Editorial rédigé pour la revue Bajeinfo

La Belgique est le second pays d’Europe à défendre le mieux les droits des personnes LGBT et l’un des 14 pays dans le monde qui assurent une protection juridique complète aux femmes . Nous pourrions être tentés de nous dire que tout va bien et que l’égalité entre êtres humains est une réalité chez nous.

Malheureusement, les lois les mieux faites ne peuvent empêcher la violence imbécile, qu’elle soit verbale, physique ou psychologique.

Si Unia ne constate pas d’augmentation du nombre de signalements liés à l’orientation sexuelle, ceux-ci sont devenus largement plus violents. Sur 54 dossiers d’actes de haine contre les personnes LGBT clôturés en 2022, près de la moitié (44%) concernaient de la violence physique . Selon Patrick Charlier, co-directeur d’Unia , « Il y a une sorte de réaction plus viscérale qu’intellectuelle lorsque les personnes sont confrontées à l’homosexualité : lorsque des hommes se donnent la main, des femmes s’embrassent… Les agresseurs se sentent insécurisés parce que cela perturbe les représentations genrées que l’on a acquis globalement dans la société et ils réagissent par la violence parce qu’ils ne le supportent pas. ».

La violence faite aux femmes est trop peu prise en compte. Rien qu’en 2022, 24 féminicides ont été recensés chez nous. C’est un chiffre a minima. A côté de ces meurtres, combien de scènes de violences les femmes doivent-elles subir ? Chaque année, plus de 45 000 dossiers de violences faites aux femmes sont enregistrés par les parquets. En 2010, l’Institut pour l’Égalité des Femmes et des Hommes estimait qu’une femme sur sept avait été confrontée à au moins un acte de violence commis par son (ex-) partenaire au cours des 12 mois précédents . Une femme sur cinq a déjà subi un viol. Chez les jeunes, cela monte même à une personne sur quatre. En outre, 23% des femmes ont subi des relations sexuelles forcées par leur partenaire et 48% des victimes d’agression sexuelle l’ont été pour la première fois avant leurs 19 ans .

Un homme sur deux estime qu’une victime peut être en partie responsable de son agression. Près de 20% des jeunes pensent qu’ils ne peuvent pas être accusé de viol au sein du couple. Un jeune sur trois estime que si une personne ne dit pas explicitement «non», cela ne peut pas être un viol . Nous devons constater que notre société a loupé l’essentiel : l’éducation au respect de toutes les différences de genres.

Ces violences concernent aussi les hommes. L’Institut pour l’égalité des femmes et des hommes estimait en 2017 que si 33,7% des femmes ont subi des violences conjugales, il en allait de même pour 14,9% des hommes .
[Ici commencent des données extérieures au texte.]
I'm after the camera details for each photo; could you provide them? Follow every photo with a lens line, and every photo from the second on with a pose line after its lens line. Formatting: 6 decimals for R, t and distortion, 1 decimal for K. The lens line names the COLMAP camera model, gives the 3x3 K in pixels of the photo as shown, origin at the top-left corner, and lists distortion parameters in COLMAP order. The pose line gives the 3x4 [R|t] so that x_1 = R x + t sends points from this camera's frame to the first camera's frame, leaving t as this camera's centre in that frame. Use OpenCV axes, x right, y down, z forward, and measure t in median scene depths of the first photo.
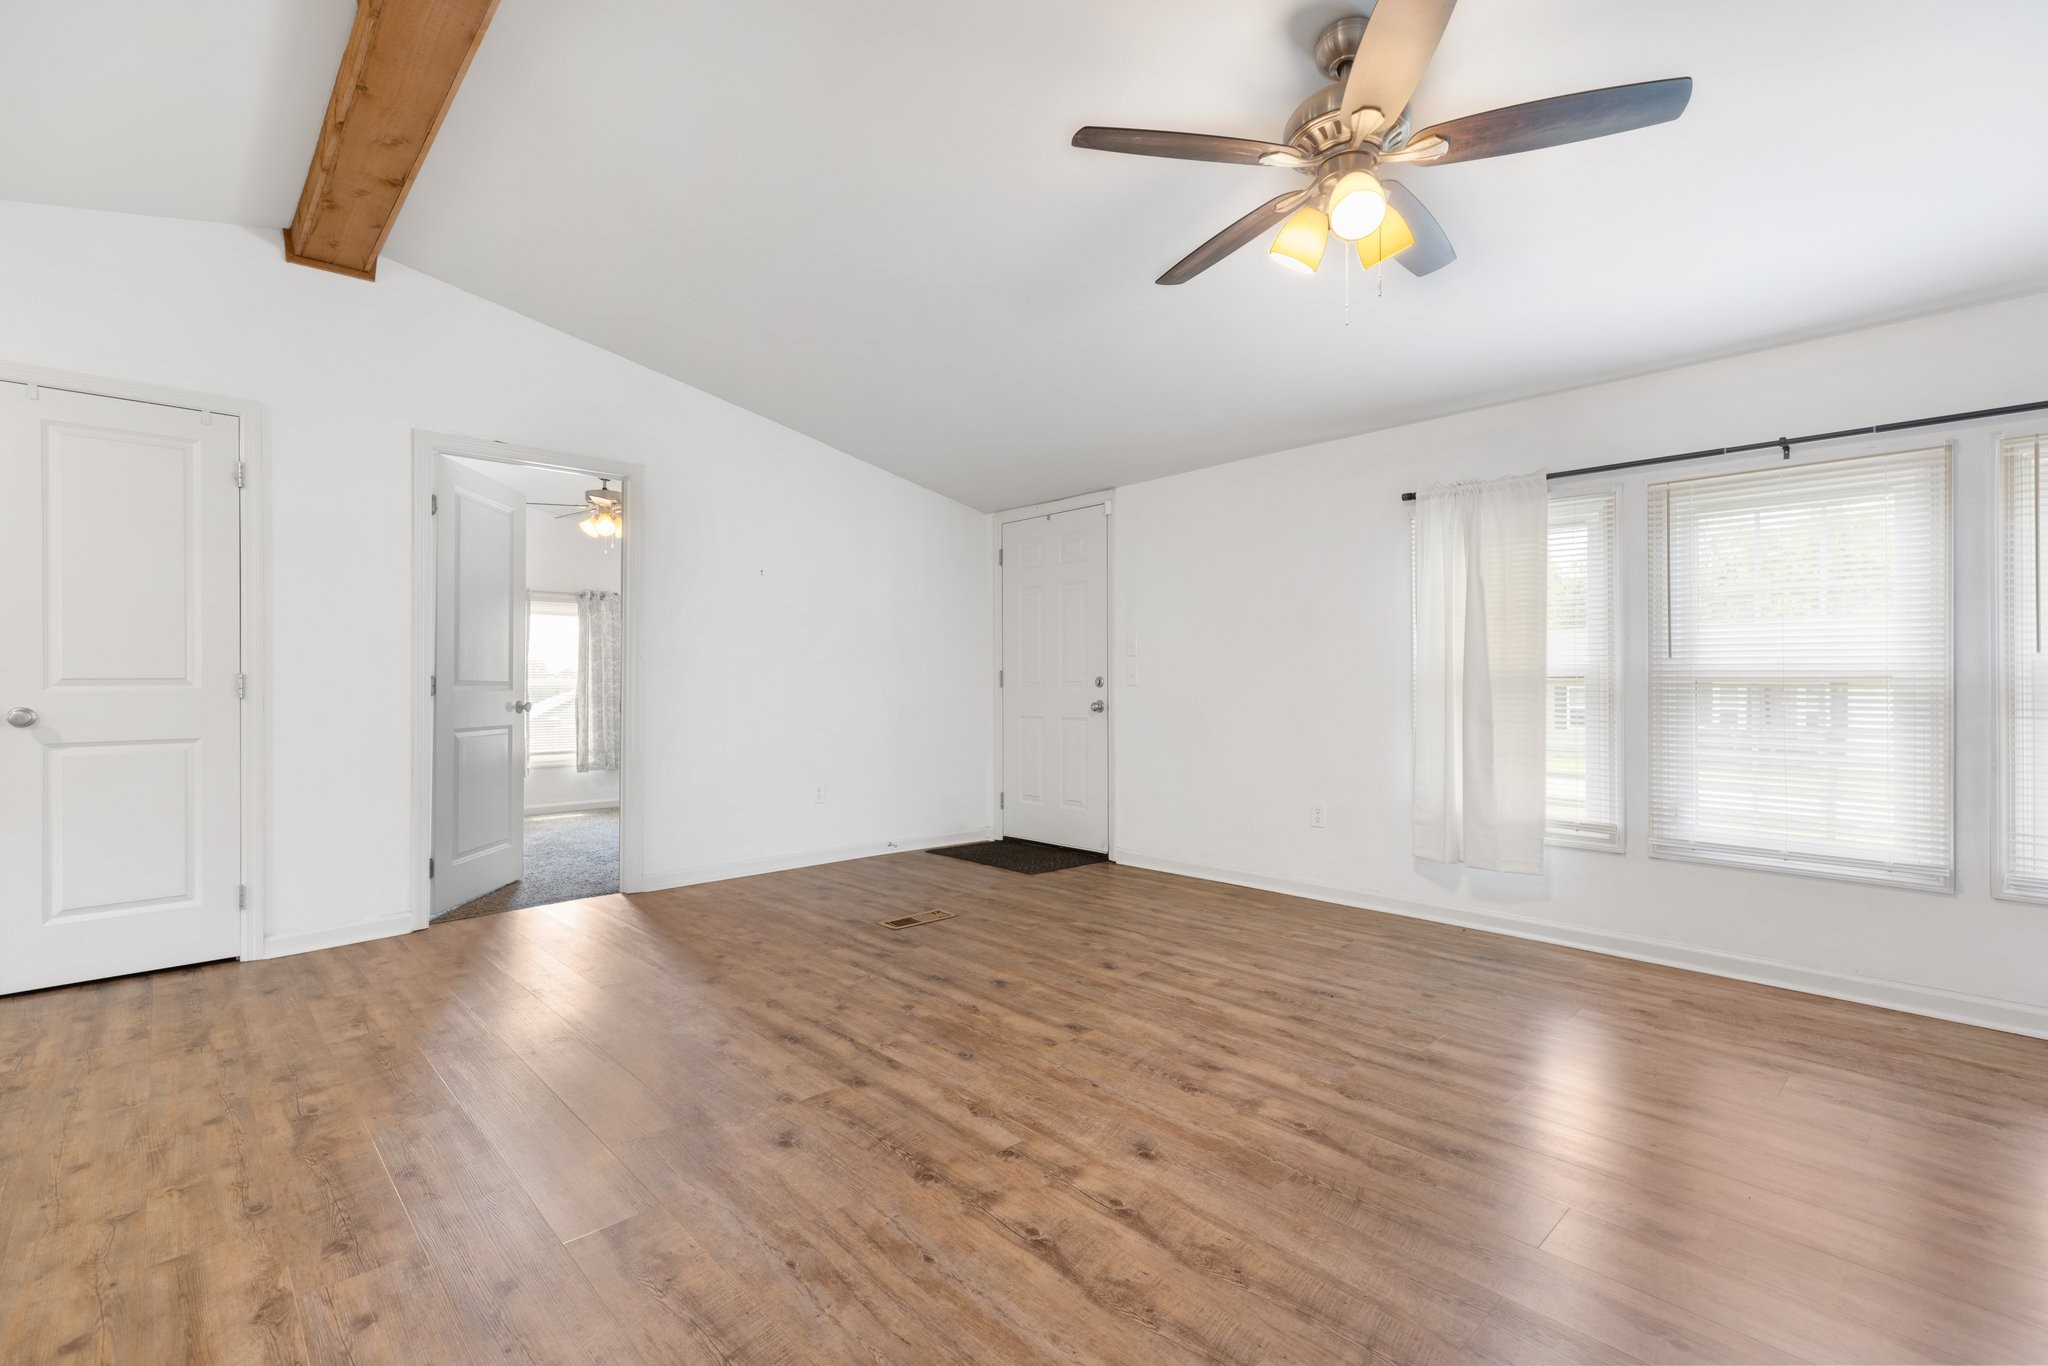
lens RADIAL K [[914.6, 0, 1021.7], [0, 914.6, 678.1], [0, 0, 1]] dist [0.005756, 0.000030]
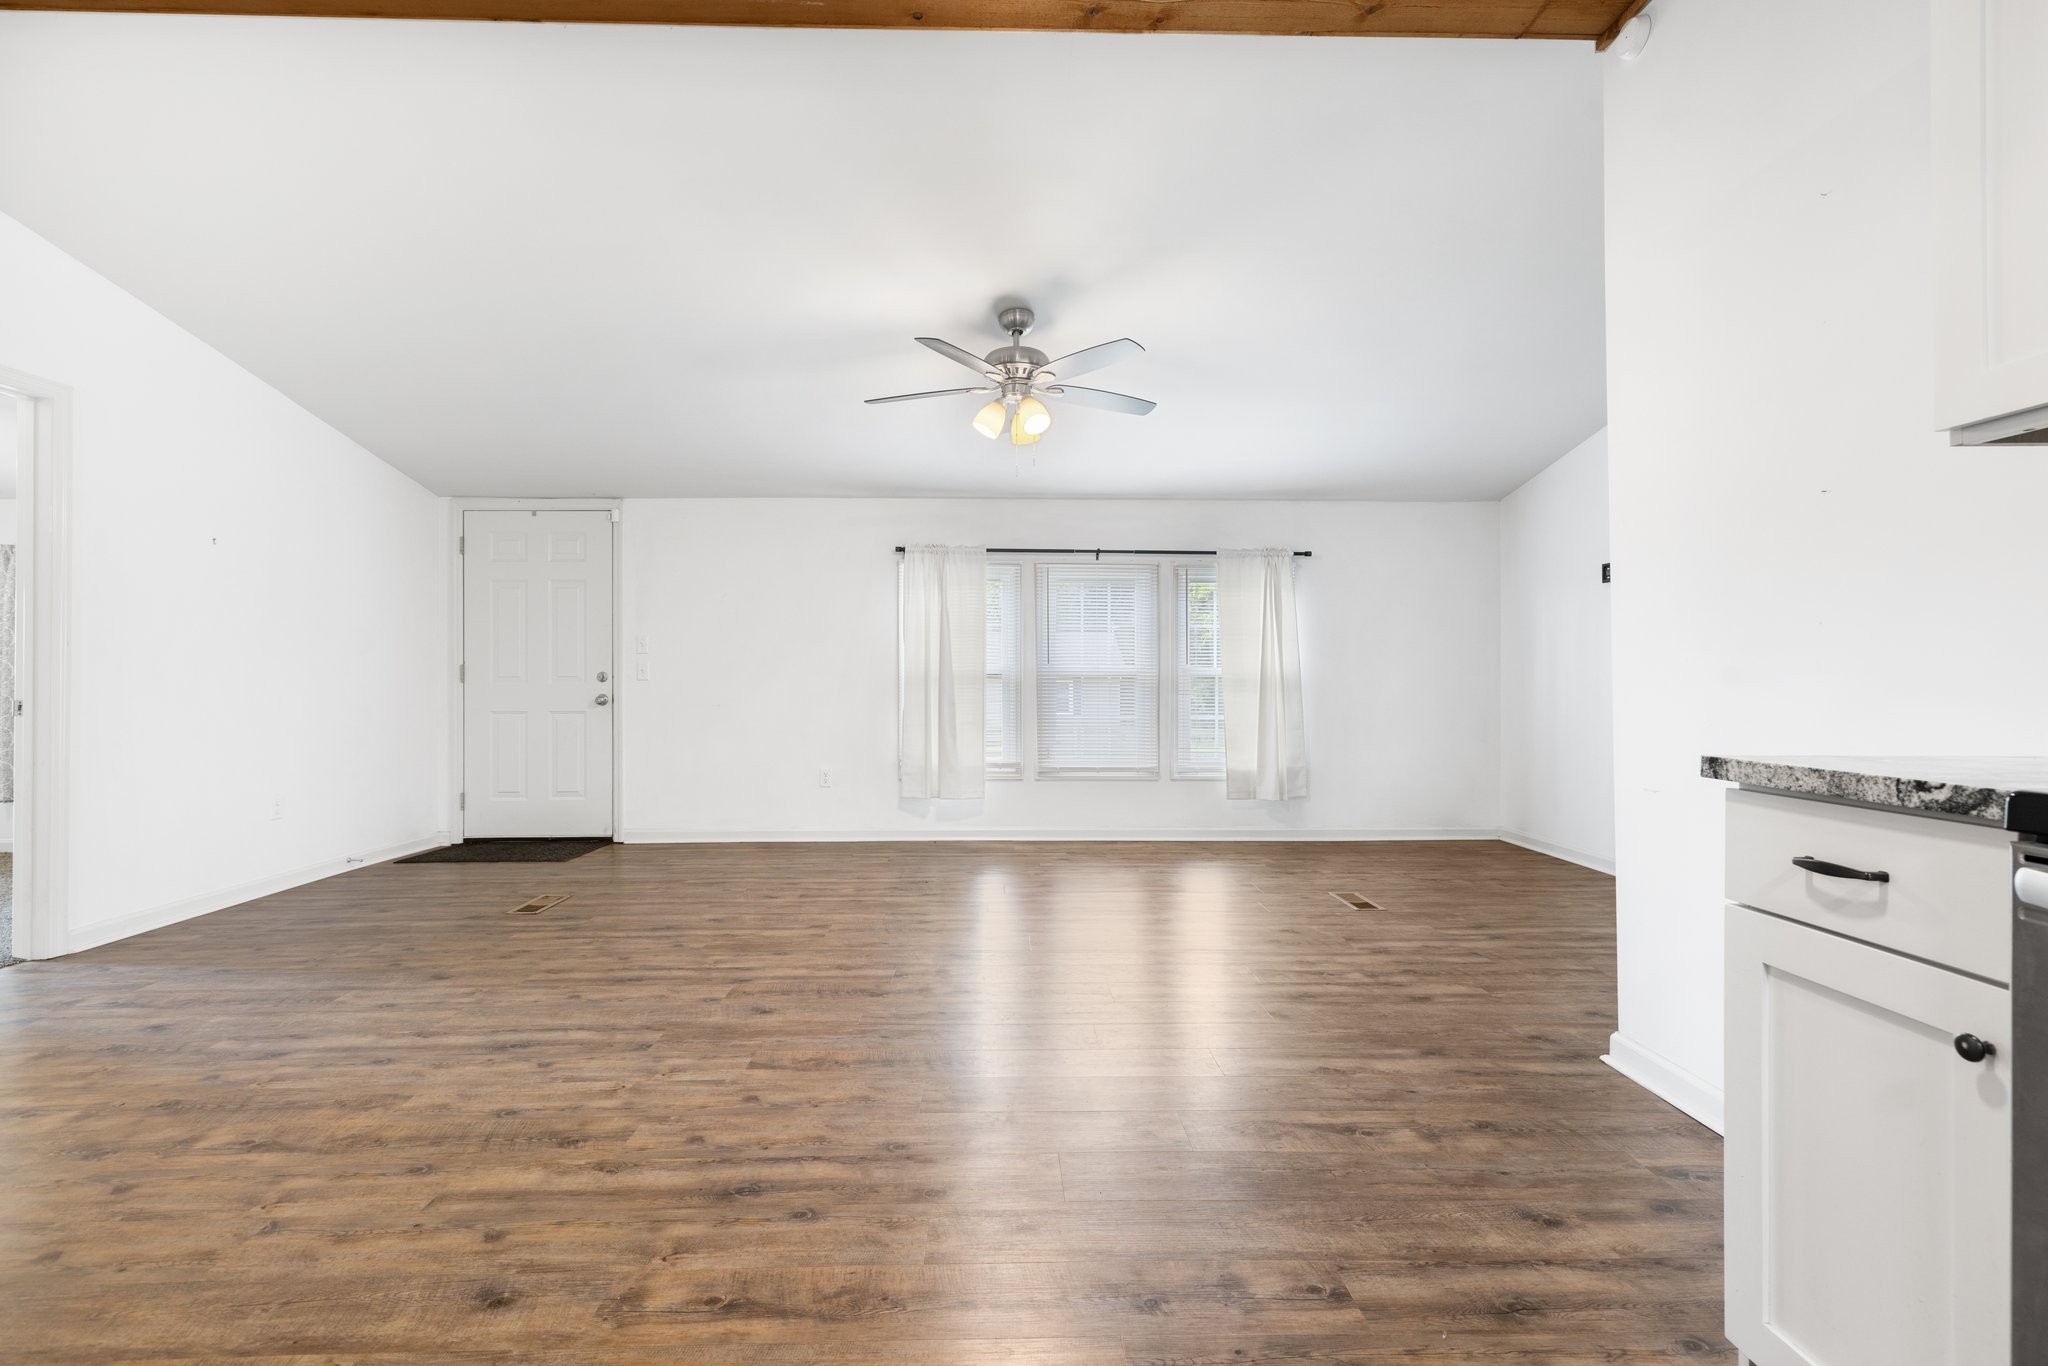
lens RADIAL K [[914.6, 0, 1021.7], [0, 914.6, 678.1], [0, 0, 1]] dist [0.005756, 0.000030]
pose [[0.663600, 0.002843, 0.748082, -0.669915], [-0.006078, 0.999980, 0.001591, 0.001319], [-0.748063, -0.005603, 0.663604, -0.128870]]
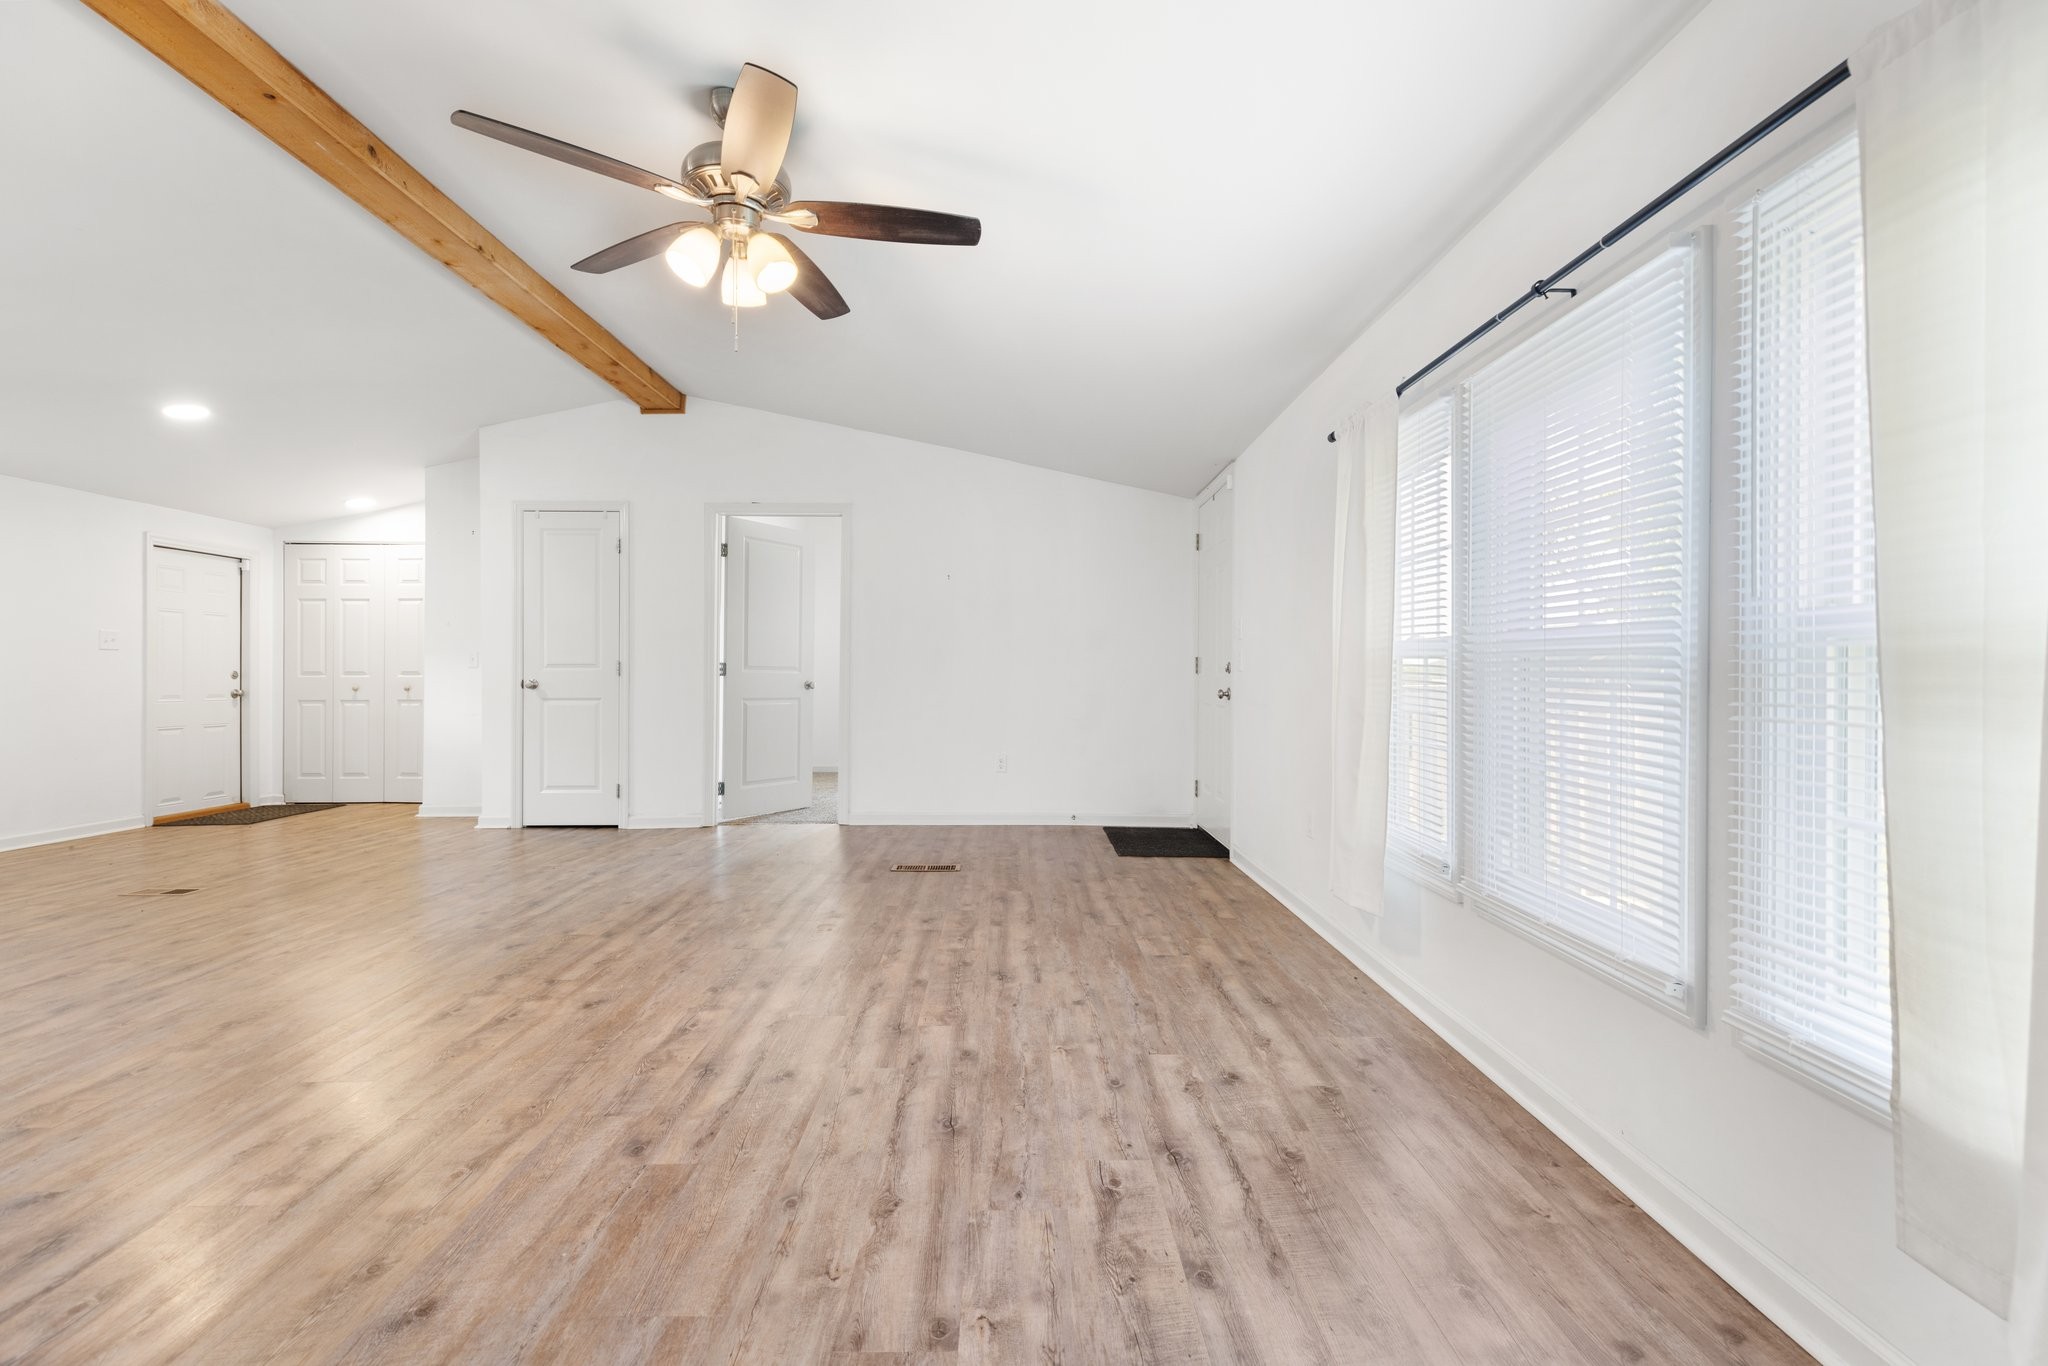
lens RADIAL K [[919.1, 0, 1025.7], [0, 919.1, 678.6], [0, 0, 1]] dist [0.002059, 0.000150]
pose [[0.739779, 0.007842, -0.672804, 0.978946], [-0.000732, 0.999941, 0.010851, 0.009304], [0.672850, -0.007535, 0.739741, 0.268084]]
L’éducation à la lutte contre les stéréotypes de genres doit se faire au quotidien. Ce ne sont pas quatre périodes d’Evras sur la scolarité qui vont changer les choses. L’éducation au respect de toutes les différences est un sujet transversal. Elle doit être inclue dans tous les cours.

L’Institut de Physique anglais (IoP) a publié en 2015 un rapport sur le sexisme et les stéréotypes sexuels à l’école. Le constat était que « l’utilisation d’un langage sexiste et misogyne est monnaie courante dans les écoles ». Si l’ensemble du personnel des écoles secondaires ont déclaré entendre ce genre de langage quasiment tous les jours, ce problème était souvent rejeté comme un « badinage inoffensif » et peu pris en compte. L’Ecole doit donc remettre en cause ses pratiques.

Les écoles sont mixtes et doivent apprendre aux filles et aux garçons à vivre ensemble, dès le début de l’enseignement maternel et tout au long de la scolarité. Les écoles accueillent également des jeunes qui se vivent différent.e.s parce que le genre qui leur a été assigné à la naissance ne correspond pas à ce qu’ielles sont profondément, ou parce qu’ielles aiment différemment que ce que les représentations genrées ont « codifié ». Les écoles doivent donc devenir pleinement « Pour Tou.te.s » , afin de montrer l’exemple.

Ce combat doit également être porté par l’ensemble de l’associatif, de l’extrascolaire, des académies, des maisons de quartiers, des lieux d’accueil, etc. Nous avons toutes et tous la mission d’éduquer. Les articles 28 et 29 de CIDE , imposent, non seulement le droit à aller à l’école, mais surtout le Droit à l’éducation. Tous les lieux où passent des enfants ont l’obligation d’éduquer au vivre ensemble .

Si nous voulons voir disparaître à terme les violences sexistes, homophobes ou transphobes, c’est toute la société qui doit éduquer les enfants, dès leur plus jeune âge.